Now you might think the alliance between these two central European states was natural, precisely because they were central European states, whatever else you might think of it. For instance that the Central Powers were the aggressors in World War I, or that land powers tend to lose to sea powers in big geopolitical showdowns, or that attacking the Anglosphere is a bad idea no matter how carefully you prepare, or that Austria-Hungary was a useless ally for anyone to have. (Incidentally Hitler shared this last view, calling Austria-Hungary “this mummy of a state” in Mein Kampf, and while he was indescribably evil he was regrettably prone to strategic insights including about the defects of Germany’s first attempt to conquer the world, which is why he got as far as he did and did as much harm as he did before finally being stopped. Mind you, he chose to be allied with Mussolini’s Italy so maybe he wasn’t that smart.)

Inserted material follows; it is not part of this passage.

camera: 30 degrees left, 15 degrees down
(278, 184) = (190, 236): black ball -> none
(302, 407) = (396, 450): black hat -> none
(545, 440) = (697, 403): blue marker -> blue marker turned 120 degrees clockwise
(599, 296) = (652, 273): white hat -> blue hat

In any case, there was real genius in Bismarck’s successful alliance with a nation his own Prussia had fairly recently humbled, in 1866, in one of the wars in rapid succession that created a mostly united Germany. Minus some of the German-speaking bits Hitler went about accumulating on his way to aggression, genocide and ultimate defeat. Moreover Germany's unification and neighbour-attacking was generally driven or at least justified by nationalism, which the Austro-Hungarian rulers rightly saw as a deadly threat to a state whose very name indicated the presence of several important and very self-conscious minorities and which, indeed, was the figurative trigger behind the literal trigger whose pulling killed Archduke Franz Ferdinand, heir to the Austro-Hungarian throne, and in turn set off the cascading series of threats among members of the rigid yet rickety European alliance system that plunged the world into World War I.

That alliance system was, in turn, Bismarck’s great achievement or at any rate his doing. True, he was gone by the time the great crisis of 1914 came, and those who controlled Germany were lesser lights than his. But his light shone in the wrong direction and put them where they found themselves tempted to strike fast and hard to solve dilemmas Bismarck’s alliance system had made worse not better.

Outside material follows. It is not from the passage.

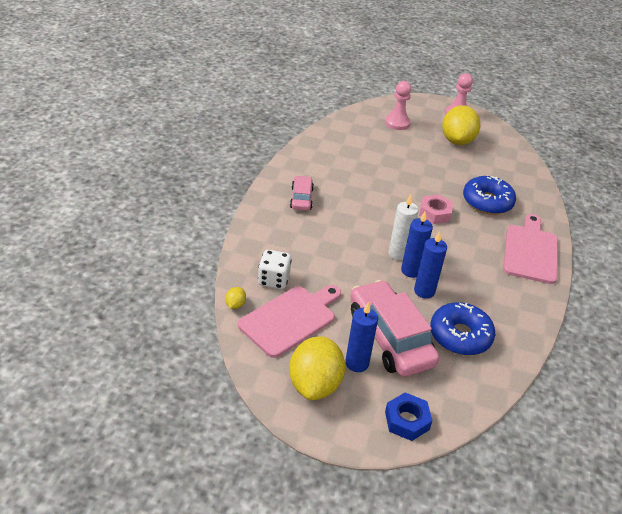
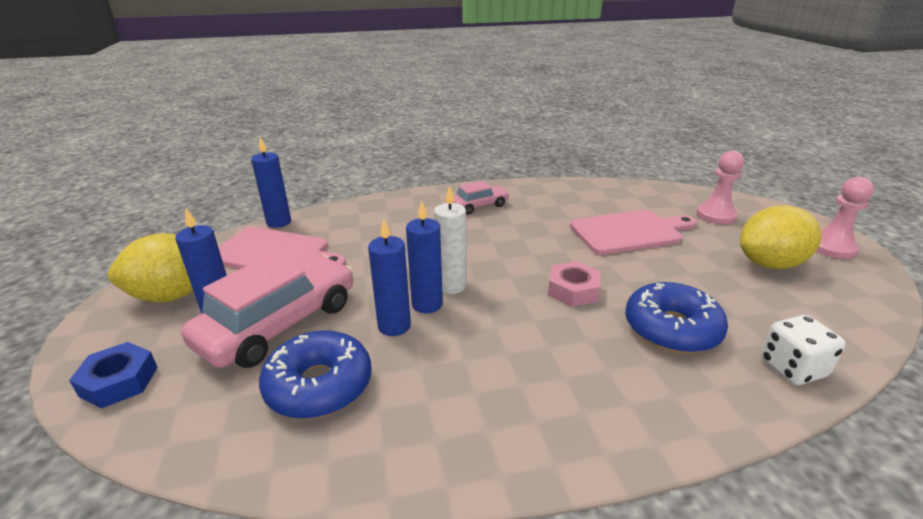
camera: 65 degrees right, 10 degrees down
(235, 305) = (279, 222): yellow lemon -> blue candle
(274, 280) = (331, 229): white dice -> white dice (792, 368)
(530, 251) = (610, 414): pink cutting board -> pink cutting board (630, 232)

It was Bismarck’s obsession with keeping Germany from being isolated that created a menacing sense of isolation among almost everyone else, even his supposed ally Italy and certainly France on the west side and Russia on the east side of his central European bloc. Indeed, the “Twofold Covenant” of 1879 specifically provided that Germany and Austria-Hungary would support one another if either got into a war with Russia, while they would maintain benevolent neutrality if either got into a war with somebody else or should I say quelqu’un d’autre.

Bismarck then proceeded to sign treaties with just about everybody else including Russia. But everybody thought he was up to something and that something would involve German troops crossing their border, which is why France and Russia gradually created an alliance that was formalized in 1894. And why Britain and France created one in 1904, and added Russia in 1907.

Now the wise course for Germany would have been to give up the notion of attacking everybody until it achieved “Deutschland über alles” whose original lyrics speak of Germany stretching from the Memel river (in Belarus) to the Meuse (in France) and from the Adige (Etsch) in Italy which created understandable anxiety or perhaps more exactly angst in the nations suddenly and musically informed of the need to start either German lessons or military training. Unfortunately Bismarck was clever rather than wise.

Too clever by half. With appalling consequences.